STAR + FAR
Research · 2025STAR + FAR
Continual learning for LLMs that stays fresh without forgetting
Role · Creator (design & evaluation); first author on the paper
Budget-conscious continual-learning pipelines for LLMs built on two mechanisms, Sparse Temporal Adapter Routing (STAR) and Freshness-Aware Replay (FAR), that acquire fresh knowledge from day-wise data streams while preserving legacy knowledge, at minutes-per-day update cost. Now written up as a paper under review at ACM TIST.

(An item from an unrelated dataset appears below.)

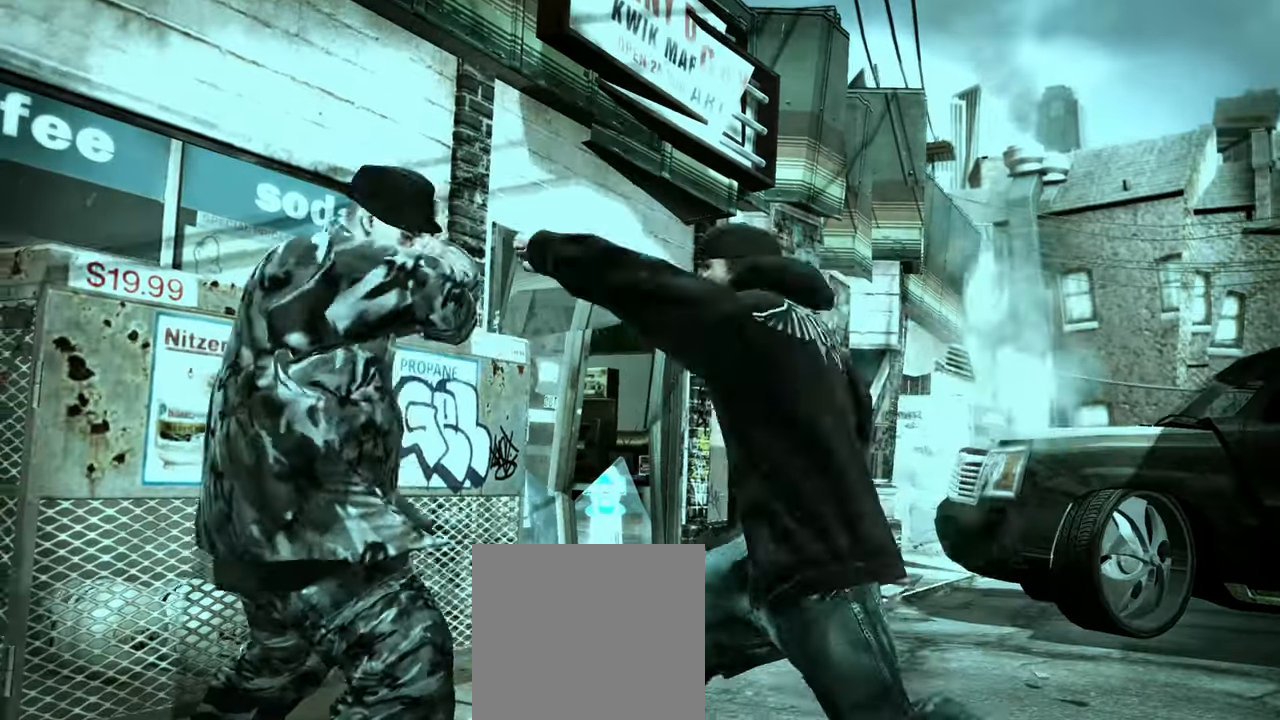
{"dt_ms": 500, "buttons": ["B"], "left_stick": "center", "right_stick": "center", "events": [[50, "B", "up"], [117, "B", "down"], [150, "B", "up"], [233, "B", "down"], [283, "B", "up"], [350, "B", "down"], [400, "B", "up"], [483, "B", "down"]]}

The stale-vs-forgetting tradeoff
Keeping a model both fresh and stable is a tension: updates that add new knowledge tend to overwrite old knowledge, and the methods that protect old knowledge tend to dull or delay the new. STAR + FAR attacks both sides at once: sparse temporal adapters keep new information from clobbering old capabilities, and freshness-aware replay decides what to rehearse and how often, while treating cost (wall-clock train time, RAM/VRAM, buffer size) as a first-class constraint rather than an afterthought.
The system runs a rolling daily loop over reproducible day-wise streams (encyclopedic, news, and StackExchange-style), measuring a Factual Freshness Index on same-day evals and legacy retention on a fixed pre-stream holdout. Full method and results are in the paper, currently under review at ACM Transactions on Intelligent Systems and Technology.